Directions: Copy out the excerpt below on Azure Deployment Stacks in full, word for word and with nothing changed.

What is deployment stacks?

Azure Deployment Stacks allow you to manage a set of resources under one roof by defining a Bicep file within stack management. Deployment Stacks build upon and enhance the current deployment methods. Additionally, Deployment Stacks represent the evolution of Azure Blueprints – something many of you may already be familiar with and might still be using today.

Ironically, Deployment Stacks introduce a concept similar to a state file. This means you can now automatically delete resources, much like a Terraform Destroy. However, this state file is managed by Microsoft and abstracted away from the end user. By managing resources via the stack, you can streamline and guardrail your deployments using a much more feature-rich solution than ever before.

In this blog, I’ll dive into the details of Deployment Stacks: what they are, how they can benefit your deployment strategy, and some real-world insights from using stacks.

deployment stacks overview

Azure Blueprints evolution

Azure Blueprints went into public preview over seven years ago; however, it never progressed beyond the preview phase and, as a result, did not reach general availability. Typically, any Azure product that remains in preview for more than 12 months is at significant risk of being retired, so you should expect it to be deprecated.

Supplied data:
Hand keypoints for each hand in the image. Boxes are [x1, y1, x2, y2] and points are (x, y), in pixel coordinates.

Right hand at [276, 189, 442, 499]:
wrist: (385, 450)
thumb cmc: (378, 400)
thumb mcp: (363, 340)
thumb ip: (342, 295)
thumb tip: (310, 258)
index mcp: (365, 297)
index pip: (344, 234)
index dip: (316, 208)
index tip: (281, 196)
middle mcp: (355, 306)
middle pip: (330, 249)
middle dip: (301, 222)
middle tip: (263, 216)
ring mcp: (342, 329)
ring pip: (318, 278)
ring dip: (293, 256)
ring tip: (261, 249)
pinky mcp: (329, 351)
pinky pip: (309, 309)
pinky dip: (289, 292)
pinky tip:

Exercise response:
What is deployment stacks?

Azure Deployment Stacks allow you to manage a set of resources under one roof by defining a Bicep file within stack management. Deployment Stacks build upon and enhance the current deployment methods. Additionally, Deployment Stacks represent the evolution of Azure Blueprints – something many of you may already be familiar with and might still be using today.

Ironically, Deployment Stacks introduce a concept similar to a state file. This means you can now automatically delete resources, much like a Terraform Destroy. However, this state file is managed by Microsoft and abstracted away from the end user. By managing resources via the stack, you can streamline and guardrail your deployments using a much more feature-rich solution than ever before.

In this blog, I’ll dive into the details of Deployment Stacks: what they are, how they can benefit your deployment strategy, and some real-world insights from using stacks.

deployment stacks overview

Azure Blueprints evolution

Azure Blueprints went into public preview over seven years ago; however, it never progressed beyond the preview phase and, as a result, did not reach general availability. Typically, any Azure product that remains in preview for more than 12 months is at significant risk of being retired, so you should expect it to be deprecated.